Le racisme, et sa condamnation, étaient donc d’actualité ce 22 mars dernier, journée choisie par la faune gauchiste pour fait son tour de piste dans les rues sur ce thème, et contre « l’extrême-droite ». Une occasion de plus de démasquer leur malhonnêteté intellectuelle et le détournement de la notion de racisme qu’ils ont installé dans les têtes depuis des décennies.

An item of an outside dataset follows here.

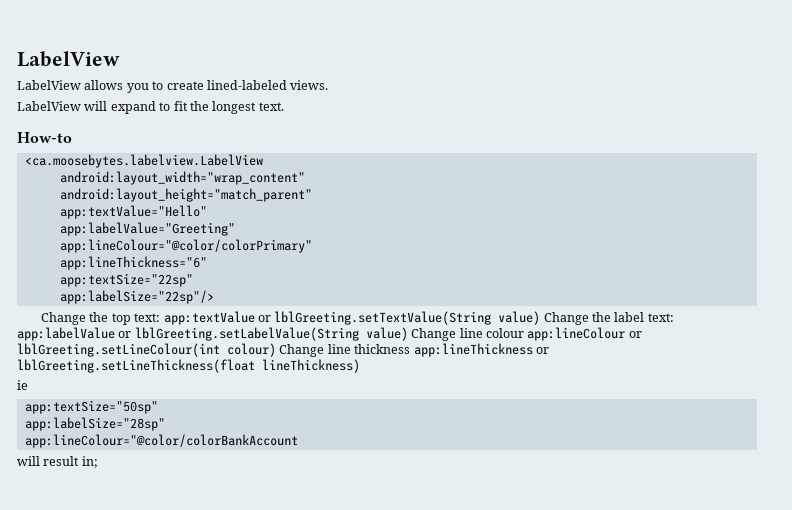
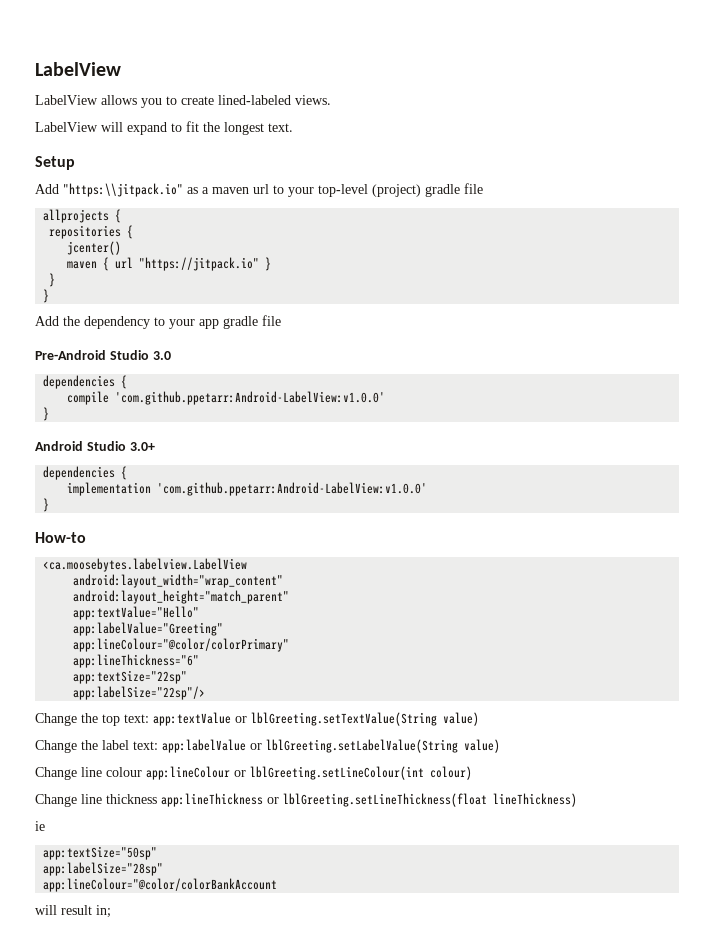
(284, 106) none -> [35,156,75,170] [35,183,483,197] [43,209,122,223] [49,225,134,239] [67,241,122,255] [67,257,272,271] [49,273,56,287] [43,289,50,303] [35,315,281,329] [35,350,171,360] [43,375,128,389] [67,391,386,405] [43,407,50,421] [35,441,155,451] [43,466,128,480] [67,482,428,496] [43,498,50,512] // Setup // Add "https:\\jitpack.io" as a maven url to your top-level (project) gradle file // allprojects { // repositories { // jcenter() // maven { url "https://jitpack.io" } // } // } // Add the dependency to your app gradle file // Pre-Android Studio 3.0 // dependencies { // compile 'com.github.ppetarr:Android-LabelView:v1.0.0' // } // Android Studio 3.0+ // dependencies { // implementation 'com.github.ppetarr:Android-LabelView:v1.0.0' // }
(541, 318) none -> (479, 719) //
(408, 334) none -> (500, 746) //
(276, 350) none -> (472, 773) //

Avant tout, il faut redire qu’être un raciste, selon sa définition première et véritable, c’est être partisan de l’idée selon laquelle il y a une hiérarchie entre les différentes races humaines. Races identifiées par des différences d’aspect dues à des différences biologiques (nature des cheveux, couleur de la peau, etc.) Pour autant, que l’on y adhère ou non, il est visible que cette définition ne commande absolument pas de faire acte d’hostilité envers les autres races que la sienne. Là où intervient le détournement opéré par la pensée gauchiste, c’est qu’elle assimile malhonnêtement une hostilité imaginée (que ne commande pas la définition) pour les différences de culture (lesquelles existent entre les peuples), avec de réelles différences d’évolution. De là, à partir du moment où quelqu’un ne souhaite pas qu’une culture, certes portée par une race, s’impose sur un territoire qui n’est pas le sien, la pensée gauchiste le qualifie « raciste » selon son détournement, afin de lui interdire d’exprimer son opposition, l’accusant d’être partisan d’une hostilité dirigée contre des races biologiques, alors que c’est de la question culturelle dont il s’agit. On ne fait pas plus malhonnête qu’une cervelle de gauche. Tant que les gens ne se libèreront pas de ce piège sémantique sur le racisme dans lequel la pensée gauchiste les a installés, ils ne pourront pas la combattre sur ce terrain.